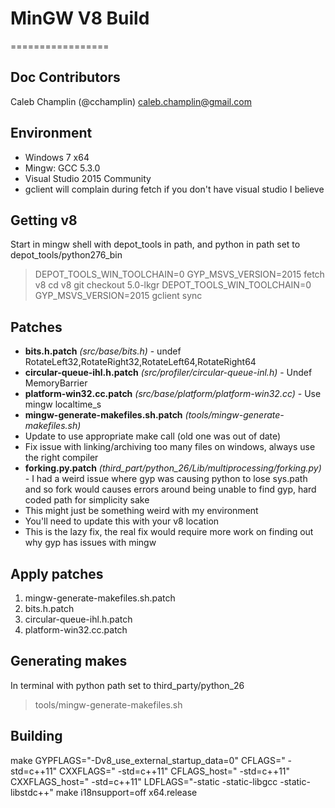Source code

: # MinGW V8 Build
=================

Doc Contributors
-----------------
Caleb Champlin (@cchamplin) <caleb.champlin@gmail.com>


## Environment
* Windows 7 x64
* Mingw: GCC 5.3.0
* Visual Studio 2015 Community
 * gclient will complain during fetch if you don't have visual studio I believe


## Getting v8
Start in mingw shell with depot_tools in path, and python in path set to depot_tools/python276_bin
> DEPOT_TOOLS_WIN_TOOLCHAIN=0 GYP_MSVS_VERSION=2015 fetch v8
> cd v8
> git checkout 5.0-lkgr
> DEPOT_TOOLS_WIN_TOOLCHAIN=0 GYP_MSVS_VERSION=2015 gclient sync


## Patches
* **bits.h.patch** _(src/base/bits.h)_ - undef RotateLeft32,RotateRight32,RotateLeft64,RotateRight64
* **circular-queue-ihl.h.patch** _(src/profiler/circular-queue-inl.h)_ - Undef MemoryBarrier
* **platform-win32.cc.patch** _(src/base/platform/platform-win32.cc)_ - Use mingw localtime_s
* **mingw-generate-makefiles.sh.patch** _(tools/mingw-generate-makefiles.sh)_
 * Update to use appropriate make call (old one was out of date)
 * Fix issue with linking/archiving too many files on windows, always use the right compiler
* **forking.py.patch** _(third_part/python_26/Lib/multiprocessing/forking.py)_ - I had a weird issue where gyp was causing python to lose sys.path and so fork would causes errors around being unable to find gyp, hard coded path for simplicity sake
 * This might just be something weird with my environment
 * You'll need to update this with your v8 location
 * This is the lazy fix, the real fix would require more work on finding out why gyp has issues with mingw


## Apply patches
1. mingw-generate-makefiles.sh.patch
2. bits.h.patch
5. circular-queue-ihl.h.patch
8. platform-win32.cc.patch

## Generating makes
In terminal with python path set to third_party/python_26
> tools/mingw-generate-makefiles.sh

## Building
make GYPFLAGS="-Dv8_use_external_startup_data=0" CFLAGS=" -std=c++11" CXXFLAGS=" -std=c++11"  CFLAGS_host=" -std=c++11" CXXFLAGS_host=" -std=c++11" LDFLAGS="-static -static-libgcc -static-libstdc++" make i18nsupport=off x64.release

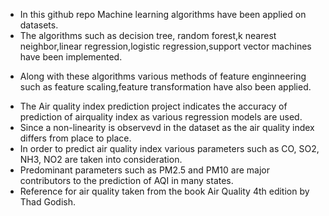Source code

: - In this github repo Machine learning algorithms have been applied on datasets.
-  The algorithms such as decision tree, random forest,k nearest neighbor,linear regression,logistic regression,support vector machines have been implemented.
* Along with these algorithms various methods of feature enginneering such as feature scaling,feature transformation have also been applied.
- The Air quality index prediction project indicates the accuracy of prediction of airquality index as various regression models are used.
- Since a non-linearity is observevd in the dataset as the air quality index differs from place to place.
- In order to predict air quality index various parameters such as CO, SO2, NH3, NO2 are taken into consideration.
- Predominant parameters such as PM2.5 and PM10 are major contributors to the prediction of AQI in many states.
- Reference for air quality taken from the book Air Quality 4th edition by Thad Godish.

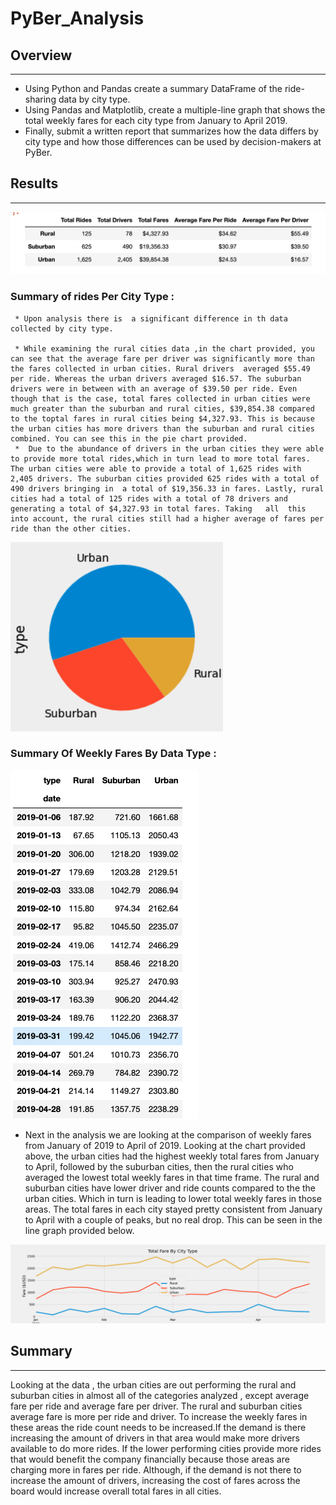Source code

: # PyBer_Analysis

## Overview
_______________________________
 * Using  Python and Pandas create a summary DataFrame of the ride-sharing data by city type. 
 * Using Pandas and Matplotlib, create a multiple-line graph that shows the total weekly fares for each city type from January to April 2019.   
 * Finally, submit a written report that summarizes how the data differs by city type and how those differences can be used by decision-makers at PyBer.


## Results
_____________
![ summary table of ride sharing data](./analysis/pyber_ride_summary%20chart.png)

### Summary of rides Per City Type :
     * Upon analysis there is  a significant difference in th data collected by city type.
  
     * While examining the rural cities data ,in the chart provided, you can see that the average fare per driver was significantly more than the fares collected in urban cities. Rural drivers  averaged $55.49 per ride. Whereas the urban drivers averaged $16.57. The suburban drivers were in between with an average of $39.50 per ride. Even though that is the case, total fares collected in urban cities were much greater than the suburban and rural cities, $39,854.38 compared to the toptal fares in rural cities being $4,327.93. This is because the urban cities has more drivers than the suburban and rural cities combined. You can see this in the pie chart provided.
     *  Due to the abundance of drivers in the urban cities they were able to provide more total rides,which in turn lead to more total fares. The urban cities were able to provide a total of 1,625 rides with 2,405 drivers. The suburban cities provided 625 rides with a total of 490 drivers bringing in  a total of $19,356.33 in fares. Lastly, rural cities had a total of 125 rides with a total of 78 drivers and generating a total of $4,327.93 in total fares. Taking   all  this into account, the rural cities still had a higher average of fares per ride than the other cities. 
  ![pie chart of city data](analysis/pie%20chart%20city%20data%20dataframe%20using%20type%20as%20value%20count.png)

### Summary Of Weekly Fares By Data Type :


![weekly fares by city type](analysis/weekly%20fares%20%20jan%20to%20april.png)

* Next in the analysis we are looking at the comparison of weekly fares from January of 2019 to April of 2019. Looking at the chart provided above, the urban cities had  the highest weekly total fares from January to April, followed by the suburban cities, then the rural cities who averaged the lowest total weekly fares in that time frame. The rural and suburban cities have lower driver and ride counts compared to the the urban cities. Which in turn is leading to lower total weekly fares in those areas. The total fares in each city stayed pretty consistent from January to April with a couple of peaks, but no real drop. This can be seen in the line graph provided below.




![ Fare summary plot](analysis/%20Fare_Summary_Plot.png)


## Summary
________

Looking at the data , the urban cities are out performing the rural and suburban cities in almost all of the categories analyzed , except average fare per ride and average fare per driver. The rural and suburban cities average  fare is more per ride and driver. To increase the weekly fares in these areas  the ride count needs to be increased.If the demand is there increasing the amount of drivers in that area would make more drivers available to do more rides. If the lower performing cities provide more rides that would benefit the company financially because those areas are charging more in fares per ride. Although, if the demand is not there to increase the amount of drivers, increasing the cost of fares across the board would increase overall total fares in all cities.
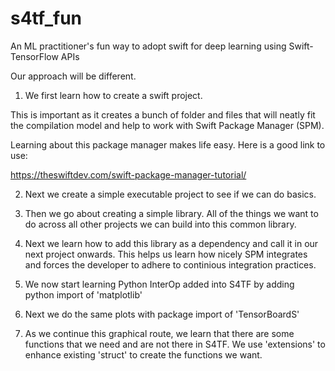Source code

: # s4tf_fun
An ML practitioner's fun way to adopt swift for deep learning using Swift-TensorFlow APIs 

Our approach will be different.

1. We first learn how to create a swift project.

This is important as it creates a bunch of folder and files that will neatly 
fit the compilation model and help to work with Swift Package Manager (SPM).

Learning about this package manager makes life easy.
Here is a good link to use:

https://theswiftdev.com/swift-package-manager-tutorial/


2. Next we create a simple executable project to see if we can do basics.


3. Then we go about creating a simple library.
All of the things we want to do across all other projects we can build into
this common library.

4. Next we learn how to add this library as a dependency and call it in our
next project onwards.
This helps us learn how nicely SPM integrates and forces the developer to
adhere to continious integration practices.

5. We now start learning Python InterOp added into S4TF by adding python 
import of 'matplotlib'

6. Next we do the same plots with package import of 'TensorBoardS'

7. As we continue this graphical route, we learn that there are some functions
that we need and are not there in S4TF. We use 'extensions' to  enhance 
existing 'struct' to create the functions we want.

- EXERCISE AIM -
Wherever the line holding "All of the things" falls in the entries above, copy exactly from it through the line holding "This helps us", inclusive, and add nothing.

- YOUR RESPONSE -
All of the things we want to do across all other projects we can build into
this common library.

4. Next we learn how to add this library as a dependency and call it in our
next project onwards.
This helps us learn how nicely SPM integrates and forces the developer to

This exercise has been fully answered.